Den Antrag können Eltern stellen, deren elterliche Sorge weder entzogen noch ausgesetzt wurde. Der Antrag kann von den Antragstellern selbst eingereicht werden. In dem Fall müssen sich die Parteien nach polnischem Recht vor Gericht nicht durch einen Anwalt vertreten lassen. Die sachliche Zuständigkeit für solche Anträge hat das Bezirksgericht (sąd rejonowy) (Familien- und Jugendabteilung) als erste Instanz. Örtliche Zuständigkeit hat das Gericht des Ortes, an dem sich das Kind vorübergehend oder dauerhaft aufhält.

4 Gelten für das vorübergehende Verbringen (z. B. Ferien, ärztliche Behandlung) dieselben Bestimmungen wie für das dauerhafte Verbringen? Bitte fügen Sie gegebenenfalls entsprechende Einwilligungsformulare bei.
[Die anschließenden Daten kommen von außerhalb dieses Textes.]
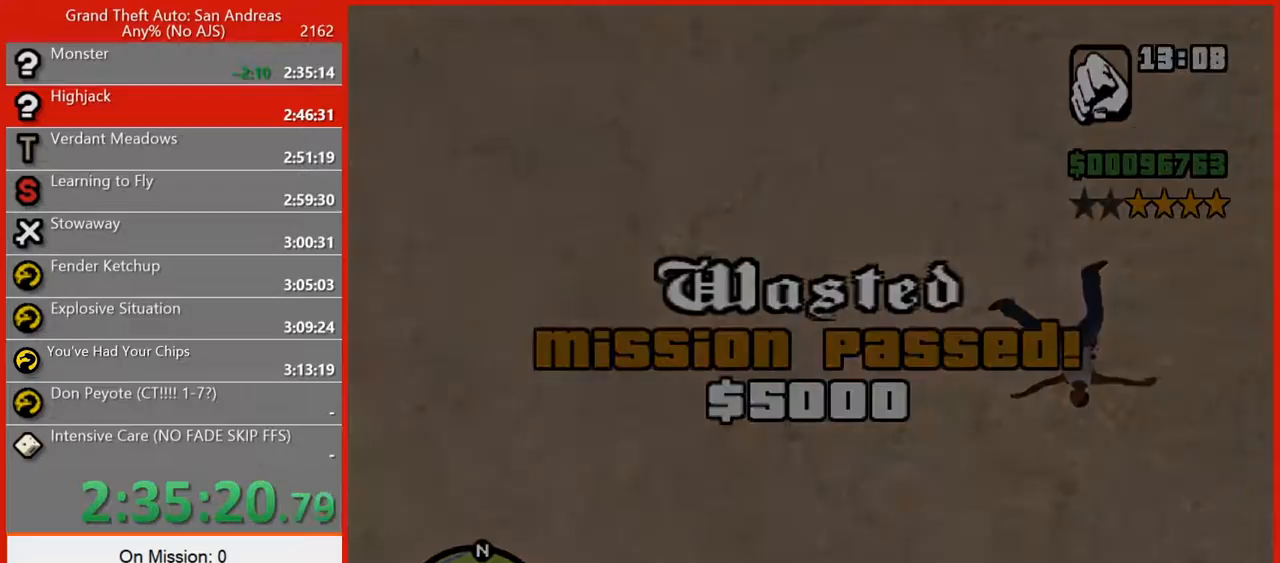
{"keys": ["q"], "mouse": [], "events": []}
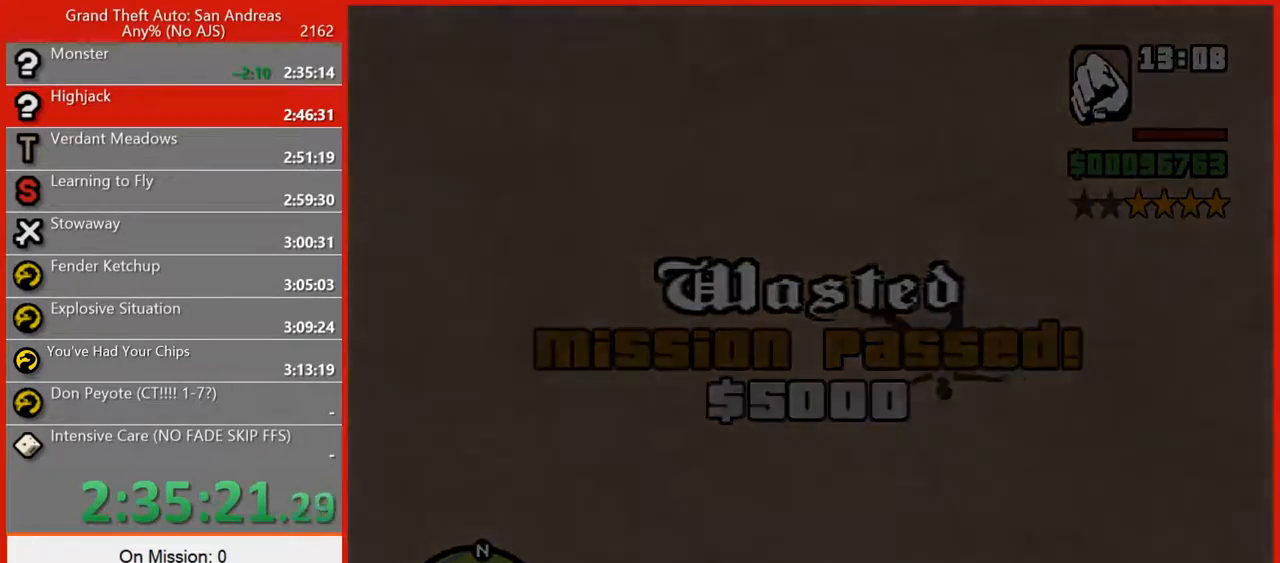
{"keys": ["q", "w"], "mouse": [], "events": [[280, "w", "down"]]}
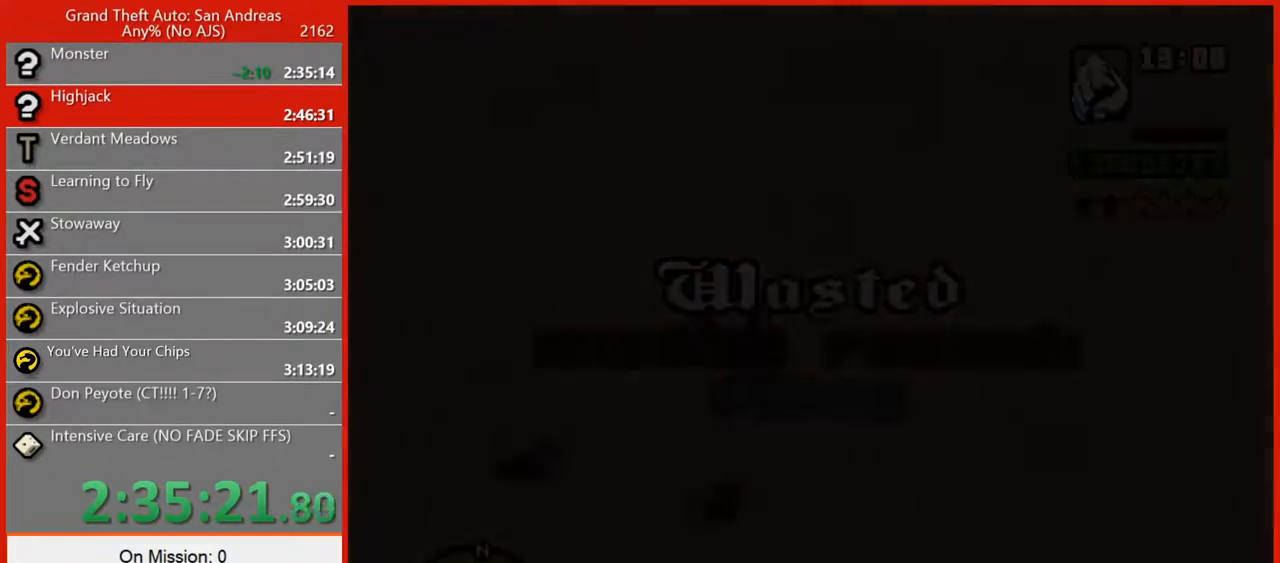
{"keys": ["q", "w"], "mouse": [], "events": []}
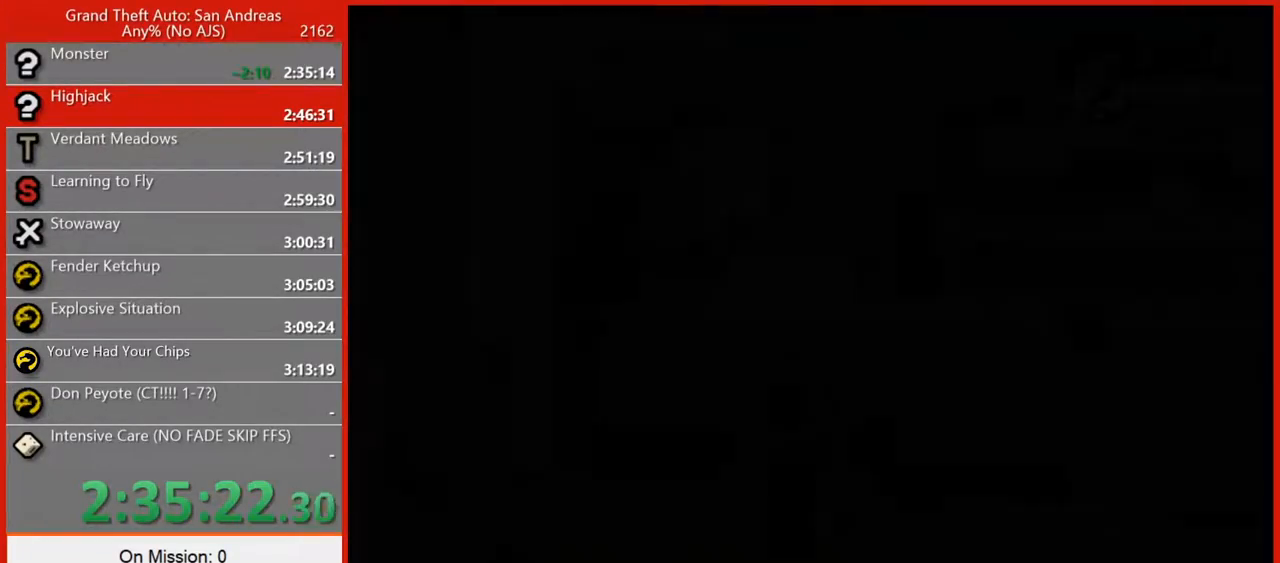
{"keys": ["q", "space", "w"], "mouse": [], "events": [[180, "space", "down"]]}
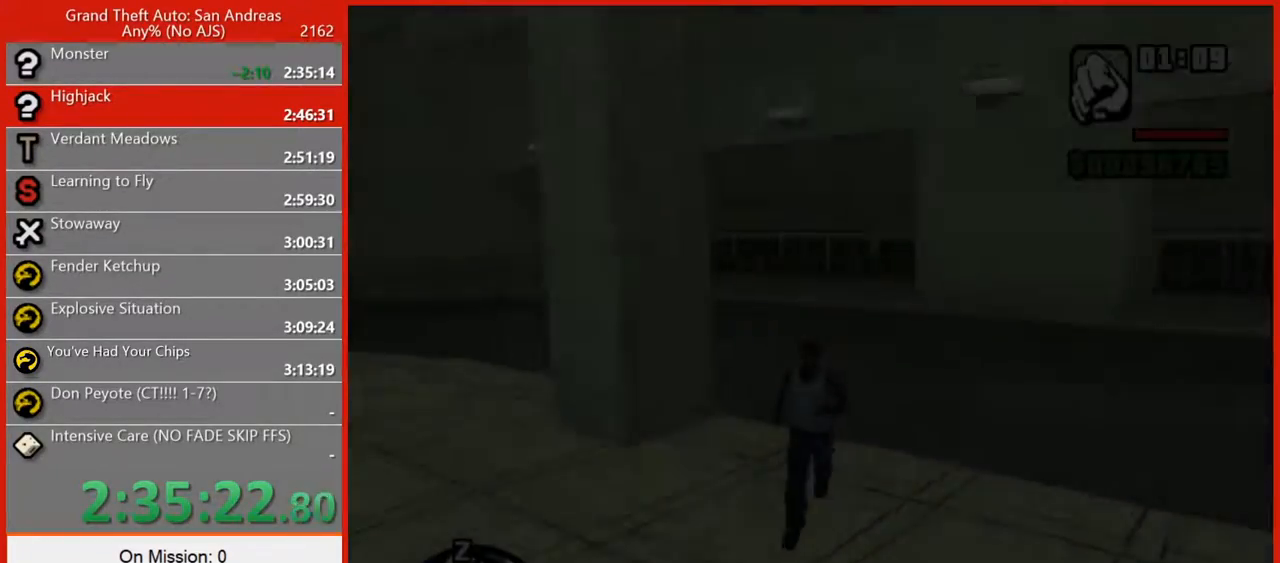
{"keys": ["q", "space", "w"], "mouse": [], "events": []}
Wie schon ausgeführt wurde, muss der andere Elternteil auch dann zustimmen, wenn das Kind nur kurzzeitig in ein anderes Land verbracht werden soll.

Formulare für die Einverständniserklärung zu dem (dauerhaften oder vorübergehenden) Verbringen eines Kindes ins Ausland gibt es in Polen nicht. Die Einwilligung kann formlos erteilt werden. Es empfiehlt sich aber eine schriftliche Erklärung, die in einem Verfahren zur Rückführung eines Kindes nach dem Haager Übereinkommen von 1980 als Beweismittel vorgelegt werden könnte. Bei der Erstellung einer Einverständniserklärung kann ein polnischer Anwalt, Rechtsberater oder Notar helfen.